LOUISVILLE, Ky. (WDRB) – Jefferson County Public Schools is preparing to welcome more than 96,000 students into physical and virtual classrooms Wednesday as the 2021-22 school year begins.

After a school year remembered for virtual learning and hybrid scheduling during the COVID-19 pandemic, the upcoming academic term will feel more normal with students back in classes five days per week.

But with escalating caseloads locally and across the country driven by the more infectious delta variant, COVID-19 mitigation efforts like universal masking, contact tracing and social distancing will remain in JCPS schools.

“It will be more normal than last year, but still, obviously, we're going to be dealing with mitigation of COVID for the better part of, maybe the entire year,” Superintendent Marty Pollio said Tuesday. “We don’t know, but we’ve got to adjust and be ready.”

JCPS was among the first school districts in Kentucky to adopt a universal masking policy for the upcoming school year, and others have reconsidered their policies on face coverings as the COVID-19 delta variant continues to spread across the state and infections and exposures force students and staff into quarantine.

Warren County Public Schools instituted a temporary masking requirement after about 700 students and staff were quarantined days after classes began there, according to reports Tuesday.

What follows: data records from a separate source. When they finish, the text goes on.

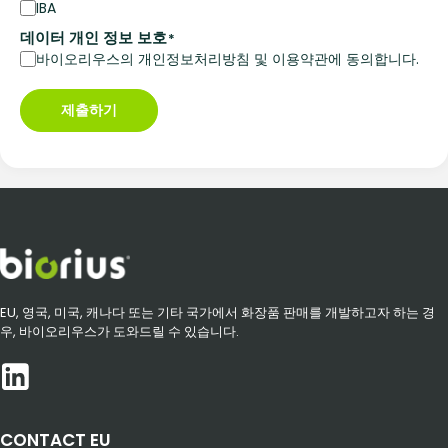
IBA
데이터 개인 정보 보호
*
바이오리우스의 개인정보처리방침 및 이용약관에 동의합니다.
제출하기
EU, 영국, 미국, 캐나다 또는 기타 국가에서 화장품 판매를 개발하고자 하는 경
우, 바이오리우스가 도와드릴 수 있습니다.
CONTACT EU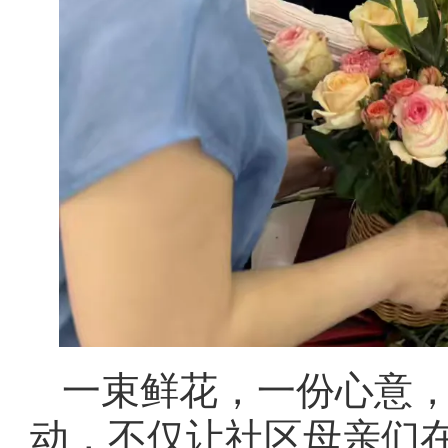
一束鲜花，一份心意
动，不仅让社区母亲们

At nearby Greater Clark County Schools in Indiana, more than 1,000 students were completing mandatory 14-day quarantines because of exposures and the school system implemented a new masking policy for everyone inside schools.

“We believe it’s the safest and healthiest option,” Pollio said of the Jefferson County Board of Education’s decision to follow his masking recommendation.

JCPS will have nurses to help with contact tracing and rapid COVID-19 testing at schools for students who show symptoms and whose families consent to testing, said Dr. Eva Stone, the district’s health services manager. Families will be notified of any positive cases in schools, and unvaccinated students will need to quarantine if they come within 3 feet of anyone with COVID-19 for more than 15 minutes even if they’re wearing masks, she said.

“Masking and social distancing, when possible, will significantly reduce the number of students and staff who are considered close contacts when there’s a case of COVID-19, and therefore that will help reduce those that need to quarantine,” Stone said.

Masks will be required on all buses and JCPS transportation. If students do not have a mask one will be provided. Hand sanitizer will also be available.

The district was able to retain about 80 percent of the drivers from last year. While it is expected most of the buses will be full – each student will have a specific place to sit during each ride.

"The assigned seats are very important obviously for contact tracing if we do have a positive case but this is the reality of sending all of our students back to school and having 60,000 that we are transporting both ways each and every day," Pollio said.

COVID-19 testing will also be available for asymptomatic students and staff in the upcoming school year, which will be free for the district as part of an existing state contract, according to Renee Murphy, head of communications for JCPS. Families must provide consent for such testing, Stone said.

“Lots of people have COVID and don’t have symptoms, so we’d love to see at least 10% of the population in the building participating,” she said.

Students who must quarantine will have virtual platforms available for instruction while they’re isolated, Chief Academic Officer Carmen Coleman said. The district has had contact with 128 students currently in quarantine as of Tuesday, according to district spokesperson Mark Hebert.

“We will use district-based resource teachers to provide live instruction for them during the quarantine period,” Coleman said. “This way, students can still have live instruction while their teacher is leading an in-person class at school.”

JCPS is offering a virtual learning option for families in kindergarten through 12th grade, the Pathfinder School of Innovation. District teachers will be assigned to classes as teachers of record, and Florida Virtual School and Edmentum will provide instructional support, according to JCPS.

More than 2,200 students have enrolled in the digital learning platform with 200 applicants still pending, according to the district.

Records provided by JCPS show 1,207 elementary school students, 663 middle school students and 977 high school students applied for Pathfinder School of Innovation. Those records include duplicates and families who later rescinded their applications.